Exams and Latin Men

Today marks the first official day of my two week vacation from school. After a week straight of exams, I was ready for a break. Although yesterday I didn’t go to classes, I couldn’t really count it as vacation since I had to go take one final exam. It was an SAT-like test, and mandated by the government. So although I have absolutely positively no use for this test, I had no choice but to wake up early on my Saturday to complete it. And let me tell you, it was quite the new experience. Since all seniors of Guayaquil were taking the exam, there were different locations each person was assigned too. Most of the locations were public schools and universities. I ended up at a public school called Juan Montalvo.

So at 8 am I lined up outside of the school, my papers and passport in hand. There were far more people than I expected, and I was quite nervous. It’s not that I don’t trust the people here, but, as a foreign female I always have to be cautious. When I passed the security check point, I stuffed my passport deep into my purse and followed the crowd. We walked down into a big courtyard where we had to wait. Close behind me was a guy who, of course, was more than happy to help a confused gringa. Latin men have their reputation for a reason. They’re very confident, and very very smooth. So a word from the wise: Always always proceed with caution. Moisés, that was his name, was actually very helpful. He was curious about why I was taking such an exam, when I wasn’t even completely fluent. We chatted while we had to wait to begin the exam. He was also unapologetically flirtatious, telling me I had the most beautiful eyes he’d ever seen. Latin men, or so I’ve come to discover, have an obsession with light eyes since a majority of the people here have brown eyes. In fact if I had a dollar for every guy here who commented on my eyes, my piggy bank would be very full.
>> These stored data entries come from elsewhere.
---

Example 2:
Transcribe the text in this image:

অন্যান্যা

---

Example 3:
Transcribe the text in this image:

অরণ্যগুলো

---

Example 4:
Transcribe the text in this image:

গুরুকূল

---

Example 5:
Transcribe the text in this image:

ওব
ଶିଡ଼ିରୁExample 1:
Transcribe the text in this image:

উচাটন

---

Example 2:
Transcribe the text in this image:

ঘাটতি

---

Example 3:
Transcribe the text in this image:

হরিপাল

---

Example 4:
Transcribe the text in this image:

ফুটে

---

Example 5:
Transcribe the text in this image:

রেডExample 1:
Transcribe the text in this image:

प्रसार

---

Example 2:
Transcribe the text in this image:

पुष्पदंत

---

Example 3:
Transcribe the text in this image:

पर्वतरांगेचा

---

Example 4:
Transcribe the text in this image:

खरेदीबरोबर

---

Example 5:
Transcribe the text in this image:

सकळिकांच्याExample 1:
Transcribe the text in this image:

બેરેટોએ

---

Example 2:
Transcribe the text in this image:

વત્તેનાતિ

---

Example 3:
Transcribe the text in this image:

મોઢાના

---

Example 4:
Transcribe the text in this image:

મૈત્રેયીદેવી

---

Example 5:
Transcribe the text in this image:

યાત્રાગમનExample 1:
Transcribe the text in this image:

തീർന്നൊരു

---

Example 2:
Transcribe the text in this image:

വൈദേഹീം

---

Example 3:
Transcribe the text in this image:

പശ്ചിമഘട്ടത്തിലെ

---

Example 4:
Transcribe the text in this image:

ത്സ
I’ve decided to enjoy it while I can, since men in the states aren’t as forthcoming with the compliments.

Until yesterday, I’d never seen a public school here in Ecuador. It was a shock to say the least. And I didn’t think much could shock me after spending this much time here. Walking into the classroom I couldn’t help but think of how comfortable my life has been. It looked, and felt, a lot like a jail cell inside (not that I’ve ever done jail time). Everything was concrete, and there were no windows. The desks were old and metal. Many of them looked as if they’d been thrown out a window. The wall facing the hallway looked eerily like the front of a jail cell. It was all metal bars, with a heavy metal door that slammed with such authority that it made me jump. And that was it. Other than the student desks, and one for the teacher, the classroom was empty. I’m so used to classrooms filled with computers, equipment, and trinkets that I forgot how rare that is.
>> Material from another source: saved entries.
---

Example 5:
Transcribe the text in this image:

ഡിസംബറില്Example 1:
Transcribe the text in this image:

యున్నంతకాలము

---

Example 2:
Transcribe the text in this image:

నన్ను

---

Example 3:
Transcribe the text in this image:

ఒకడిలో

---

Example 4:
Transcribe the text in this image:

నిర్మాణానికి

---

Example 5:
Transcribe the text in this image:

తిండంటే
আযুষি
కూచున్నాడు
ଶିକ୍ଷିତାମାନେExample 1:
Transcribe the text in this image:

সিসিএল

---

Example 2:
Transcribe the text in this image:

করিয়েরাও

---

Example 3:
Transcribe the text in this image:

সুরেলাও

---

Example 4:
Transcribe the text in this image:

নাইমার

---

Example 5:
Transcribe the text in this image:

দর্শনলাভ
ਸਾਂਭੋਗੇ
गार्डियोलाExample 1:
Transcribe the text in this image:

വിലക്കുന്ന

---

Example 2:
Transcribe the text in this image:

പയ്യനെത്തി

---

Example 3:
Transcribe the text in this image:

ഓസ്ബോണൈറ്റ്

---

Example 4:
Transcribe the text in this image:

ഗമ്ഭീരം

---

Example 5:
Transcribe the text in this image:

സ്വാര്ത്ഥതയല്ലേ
Luckily I survived the ordeal, and took a well deserved nap afterwards. So now my vacation has officially begun! And to make things even better, my mother will be here in less than a week!!! The past three months have seemed like an eternity without her and I’ve missed her dearly. I don’t know what I would have done if I wasn’t able to call her everyday. My time in Ecuador is going to make living at college seem like a piece of cake.

P.S. Here are some photos from a special ceremony we had at school. It’s a graduation requirement where every student must swear to the Ecuadorian flag. But, being a foreigner, I wasn’t allowed to swear so instead I had to say “I do not swear. but I respect you”. I was an escolta, or escort, for the flag bearers. This was based on grades and is a big honor here in Ecuador. There was even a brunch for the nine of us afterwards.